"L'érosion est un problème depuis de nombreuses années au Suriname", explique à l'AFP le ministre des Travaux publics, Riad Nurmohamed.
Depuis son bureau face à une carte du pays sud-américain de 600.000 habitants, il pointe les différentes digues érigées au fil du temps sur les 380 km de zone côtière.
Au Suriname, 68% de la population vit dans des zones côtières de basse altitude et est exposée à l'élévation du niveau de la mer, selon le Giec, le groupe d'experts du climat mandatés par l'ONU.
Au bout de l'estuaire de la capitale, là où les eaux marron du fleuve Suriname se mêlent à celles, bleues, de l'Atlantique, apparaît encore l'île de Braamspunt. "Une langue de terre qui en raison de l'érosion apparaît aujourd'hui comme une île", observe Marleen Van Charante Stoffelen, responsable de la communication du WWF pour les Guyanes.
C'est là que viennent, peut-être pour la dernière fois, pondre des tortues marines.
L'île se réduit inexorablement sous les yeux de Kiran Soekhoe Balrampersad, guide touristique. "Peut-être encore l'année prochaine, une saison de plus", pourra-t-il gagner sa vie en amenant de nuit des touristes voir pondre des tortues luth et des tortues vertes, "mais après ça plus de plage", souffle-t-il.
"Nulle part où aller"
Au Suriname, "l'érosion s'est accélérée si rapidement qu'en 2020, il a fallu sonner le tocsin", explique le ministre Nurmohamed.
"Certaines zones ne sont pas problématiques car on y a 5, 10, voire 20 kilomètres de mangroves" qui jouent le rôle de tampon. Mais "près de Paramaribo, il n'y a qu'un kilomètre, c'est donc une zone très sensible".
Un programme de plantation de palétuviers a été lancé il y a cinq ans mais n'a pas "marché partout". "Au cours des deux à trois dernières années, l'eau a pénétré avec force dans les mangroves qui ont été détruites", dit le ministre.
En 2024, "il a fallu agir d'urgence (...) et lancer la construction rapide d'une digue pour empêcher l'eau de pénétrer davantage. Sinon, elle atteindra très rapidement la zone de Paramaribo".
Sienwnath Naqal, chercheur à l'université Anton de Kom, spécialiste en changement climatique et gestion de l'eau, est à l'origine des projets de replantation de mangroves.
"Ici les gens ont beaucoup enlevé de mangrove" par le passé pour des cultures agricoles et depuis, "la zone tampon a été perdue", pointe-t-il, évoquant également le dragage de sable à l'entrée de l'estuaire pour assurer l'arrivée au port des bateaux.
Près de Paramaribo, il contemple une vaste étendue d'eau en bordure de route et les piquets de bois alignés où il avait accroché des centaines de pousses.
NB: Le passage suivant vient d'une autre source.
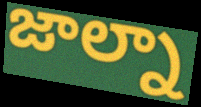
జాల్నా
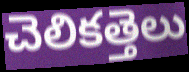
చెలికత్తెలు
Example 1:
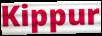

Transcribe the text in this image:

Kippur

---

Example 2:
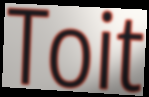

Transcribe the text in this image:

Toit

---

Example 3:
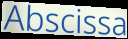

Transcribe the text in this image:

Abscissa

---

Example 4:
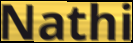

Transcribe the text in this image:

Nathi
La puissance des vagues, augmentée par le réchauffement climatique, a emporté le substrat de sédiments, mettant leurs racines à l'air.
Le site où le secrétaire général de l'ONU, Antonio Guterres, était venu mettre les pieds dans la vase en août 2022 pour planter des pousses de mangrove, est désormais englouti par l'océan.
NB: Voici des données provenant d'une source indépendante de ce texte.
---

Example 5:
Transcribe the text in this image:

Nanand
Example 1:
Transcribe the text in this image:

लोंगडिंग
Il appartient à Gandat Sheinderpesad, agriculteur de 56 ans, qui dit n'avoir "plus de travail" car il a "perdu 95% des terres".
Sa maison n'est plus qu'à quelques dizaines de mètres de la nouvelle rive. La construction d'une digue est son dernier espoir. "Je n'ai nulle part où aller. Quand il y aura la digue, je serai un peu plus en sécurité. Pour combien de temps, ça je ne sais pas".
"Maintenant"
A ses côtés, Sienwnath Naqal se dit "désolé". "J'ai fait de mon mieux avec des solutions basées sur la nature" qui en d'autres endroits ont très bien fonctionné, explique l'expert. Il est toutefois persuadé que "les efforts faits ici serviront pour d'autres au niveau mondial".
"Mais la question aujourd'hui est comment défendre Paramaribo", recadre-t-il face à l'urgence.
Les 4,5 kilomètres de digue nécessaires, d'un coût de 11 millions de dollars, seront financés par l'État.
"Comme c'est urgent, c'est sur nos propres fonds. Si vous allez voir des donateurs, il faudra des années avant de commencer la construction. Nous n'avons pas le temps d'attendre, nous serons inondés", indique le ministre.
Mais le petit pays pauvre, qui espère à partir de 2028 des revenus de l'exploitation pétrolière off-shore, sait qu'il devra multiplier les plans de protection.
"Je ne sais pas où nous trouverons les fonds nécessaires pour améliorer toutes les digues. C'est un montant énorme, un investissement colossal. Et c'est un problème auquel nous devons faire face dès maintenant", dit M. Nurmohamed.